+++ SOURCE PASSAGE
# Need a new dishwasher



## Robyn (May 5, 2005)

My Whirlpool dishwasher is starting to be more trouble that it's worth and I need to replace it. I've had it repaired several times. Guess it's time to let it go 
Any suggestions on what to get? I don't need a large capacity, but I DO want one that's quiet-this old one is so loud I can't hear myself think when it's running!


----------



## Rike (May 8, 2005)

Bosch believe it or not has a great dishwasher and Kitchenaid makes some very good dishwashers that are really quiet. Bosch isn't exactly cheap, but they are supposed to be extremely quiet, effiicient and very good at cleaning. Kitchenaid is more economically priced and yet rates as very quiet too.


----------



## spirits (Oct 8, 2007)

Hi.  We are redoing our kitchen and I have spent countless hours researching appliances. My friend bought a Bosch but her Denby dishes do not fit as well as her old one. If you have large sized dishes take some with you to see if they fit. My husband is a tradesman and took one look at a Miele and was impressed with the quality. (there goes all my hours of searching)  He only went with me twice and was really impressed with Meile construction.  And so that is what we bought.  Be forewarned that in Canada they have only 1 repairperson in our area to avoid fraud in repairs. (Some service people were using defective repair parts in other brands and Miele wanted to control the process.) Some of our friends did not want to be hostage to only having 1 source for repairs. Not so much a problem with a dishwasher but definitely a concern with a cooktop or fridge. Many manufacturers are putting a 7 year limit on their parts.  There is a serious problem with planned obsolesence in the American appliance sector.  IMHO that is why we bought European


----------



## travelover (Oct 8, 2007)

You might also check Consumer Reports . They rate dishwashers regularly. Your local library has back copies. There is a 1 year  index in the back of every issue.


----------



## Genelle (Oct 11, 2007)

I just bought a new machine last January.  The old one was so loud, we could hardly think.  This KitchenAid is so quiet and does a great job on all of the dishes.  It is a fully integrated 'S' series and I would recommend it to anyone who wants a quiet machine.  We are very happy with it.


----------



## glennjanie (Oct 11, 2007)

Hello Robyn:
I understand that all the on-shore dishwashers are made by 3 companies. There are good dishwashers that will do a good job for very little money, trouble is, they are noisy and don't have as many bells and whistles.
Only you can decide what you want it to do; wash the dishes, have 8 or 10 cycles, be extremely quiet, be covered with 24k gold. Once you decide what you really want, just remember, the more bells and whistles the more cost. They appear to range from $250 up to $600.
Glenn


----------



## booft (Dec 17, 2007)

How much do the Miele's go for? I need to replace mine, but that is after I gut most of the kitchen redoing some walling and a huge countertop.


----------
++++++
=== BRIEF 1 ===
Copy the stretch of the dishwasher thread from "## Robyn (May" through "when it's running!", substituting "Maytag" for "Whirlpool".
+++ DATA FOR THE TASK
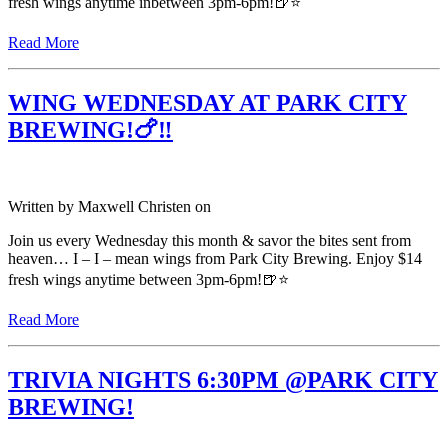
fresh wings anytime inbetween 3pm-6pm!🍺⭐️
Read More
WING WEDNESDAY AT PARK CITY
BREWING!🍗‼️
Written by
Maxwell Christen
on
Join us every Wednesday this month & savor the bites sent from
heaven… I – I – mean wings from Park City Brewing. Enjoy $14
fresh wings anytime between 3pm-6pm!🍺⭐️
Read More
TRIVIA NIGHTS 6:30PM @PARK CITY
BREWING!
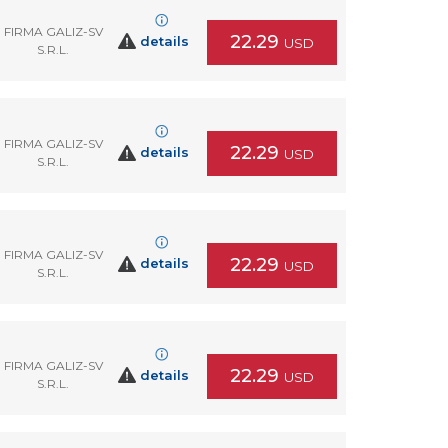
FIRMA GALIZ-SV
22.29
details
USD
S.R.L.
FIRMA GALIZ-SV
22.29
details
USD
S.R.L.
FIRMA GALIZ-SV
22.29
details
USD
S.R.L.
FIRMA GALIZ-SV
22.29
details
USD
S.R.L.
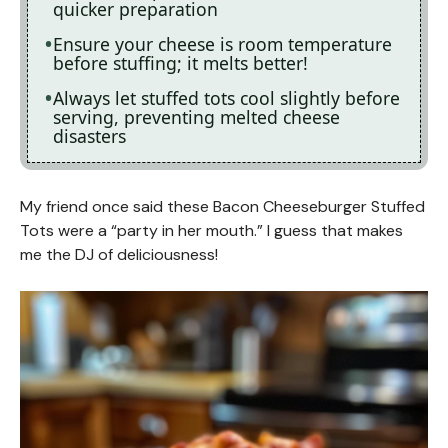
quicker preparation
Ensure your cheese is room temperature
before stuffing; it melts better!
Always let stuffed tots cool slightly before
serving, preventing melted cheese
disasters
My friend once said these Bacon Cheeseburger Stuffed
Tots were a “party in her mouth.” I guess that makes
me the DJ of deliciousness!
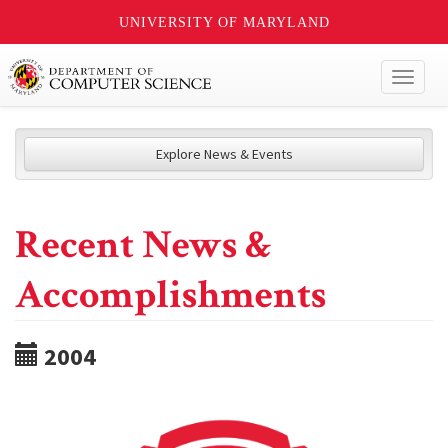
UNIVERSITY OF MARYLAND
Toggl
naviga
Explore News & Events
Recent News &
Accomplishments
2004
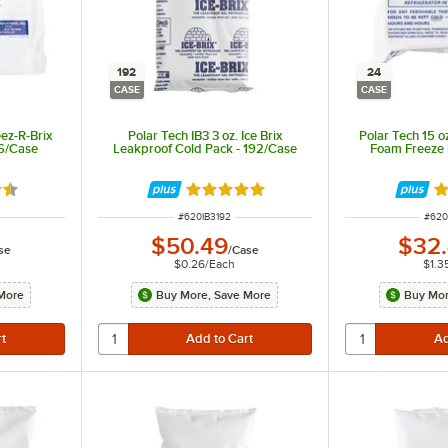
192
24
CASE
CASE
eez-R-Brix
Polar Tech IB3 3 oz. Ice Brix
Polar Tech 15 o
16/Case
Leakproof Cold Pack - 192/Case
Foam Freeze 
5 out of 5 stars
Rated 4.9 out of 5 stars
Ra
ITEM NUMBER
ITEM
#
620IB3192
#
620
$50.49
$32
se
/
Case
$0.26
/
Each
$1.3
More
Buy More, Save More
Buy Mor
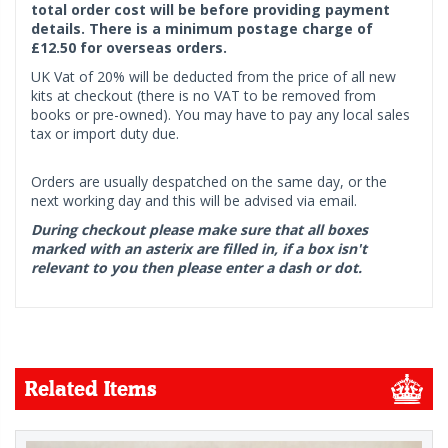
total order cost will be before providing payment
details. There is a minimum postage charge of
£12.50 for overseas orders.
UK Vat of 20% will be deducted from the price of all new
kits at checkout (there is no VAT to be removed from
books or pre-owned). You may have to pay any local sales
tax or import duty due.
Orders are usually despatched on the same day, or the
next working day and this will be advised via email.
During checkout please make sure that all boxes
marked with an asterix are filled in, if a box isn't
relevant to you then please enter a dash or dot.
Related Items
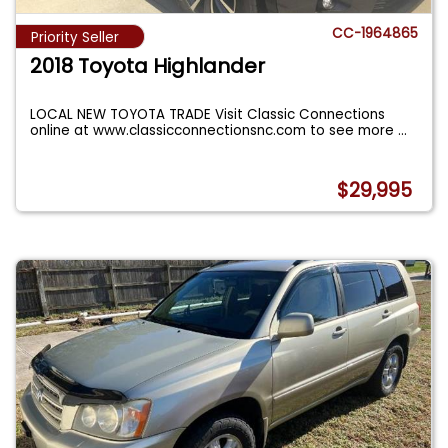
CC-1964865
Priority Seller
2018 Toyota Highlander
LOCAL NEW TOYOTA TRADE Visit Classic Connections
online at www.classicconnectionsnc.com to see more
...
$29,995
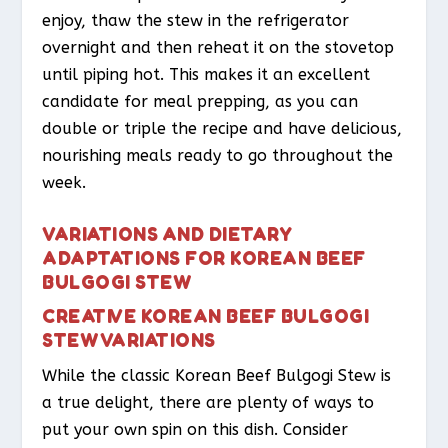
enjoy, thaw the stew in the refrigerator
overnight and then reheat it on the stovetop
until piping hot. This makes it an excellent
candidate for meal prepping, as you can
double or triple the recipe and have delicious,
nourishing meals ready to go throughout the
week.
VARIATIONS AND DIETARY
ADAPTATIONS FOR KOREAN BEEF
BULGOGI STEW
CREATIVE KOREAN BEEF BULGOGI
STEW VARIATIONS
While the classic Korean Beef Bulgogi Stew is
a true delight, there are plenty of ways to
put your own spin on this dish. Consider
++++++
=== BRIEF 2 ===
From the records, reproduce verbatim the stretch from the line containing "quicker preparation" through the line containing "Related Items", omitting the pictures.

=== EXERCISE RESPONSE 1 ===
## Robyn (May 5, 2005)

My Maytag dishwasher is starting to be more trouble that it's worth and I need to replace it. I've had it repaired several times. Guess it's time to let it go 
Any suggestions on what to get? I don't need a large capacity, but I DO want one that's quiet-this old one is so loud I can't hear myself think when it's running!

=== EXERCISE RESPONSE 2 ===
quicker preparation
Ensure your cheese is room temperature
before stuffing; it melts better!
Always let stuffed tots cool slightly before
serving, preventing melted cheese
disasters
My friend once said these Bacon Cheeseburger Stuffed
Tots were a “party in her mouth.” I guess that makes
me the DJ of deliciousness!
UNIVERSITY OF MARYLAND
Toggl
naviga
Explore News & Events
Recent News &
Accomplishments
2004
192
24
CASE
CASE
eez-R-Brix
Polar Tech IB3 3 oz. Ice Brix
Polar Tech 15 o
16/Case
Leakproof Cold Pack - 192/Case
Foam Freeze 
5 out of 5 stars
Rated 4.9 out of 5 stars
Ra
ITEM NUMBER
ITEM
#
620IB3192
#
620
$50.49
$32
se
/
Case
$0.26
/
Each
$1.3
More
Buy More, Save More
Buy Mor
total order cost will be before providing payment
details. There is a minimum postage charge of
£12.50 for overseas orders.
UK Vat of 20% will be deducted from the price of all new
kits at checkout (there is no VAT to be removed from
books or pre-owned). You may have to pay any local sales
tax or import duty due.
Orders are usually despatched on the same day, or the
next working day and this will be advised via email.
During checkout please make sure that all boxes
marked with an asterix are filled in, if a box isn't
relevant to you then please enter a dash or dot.
Related Items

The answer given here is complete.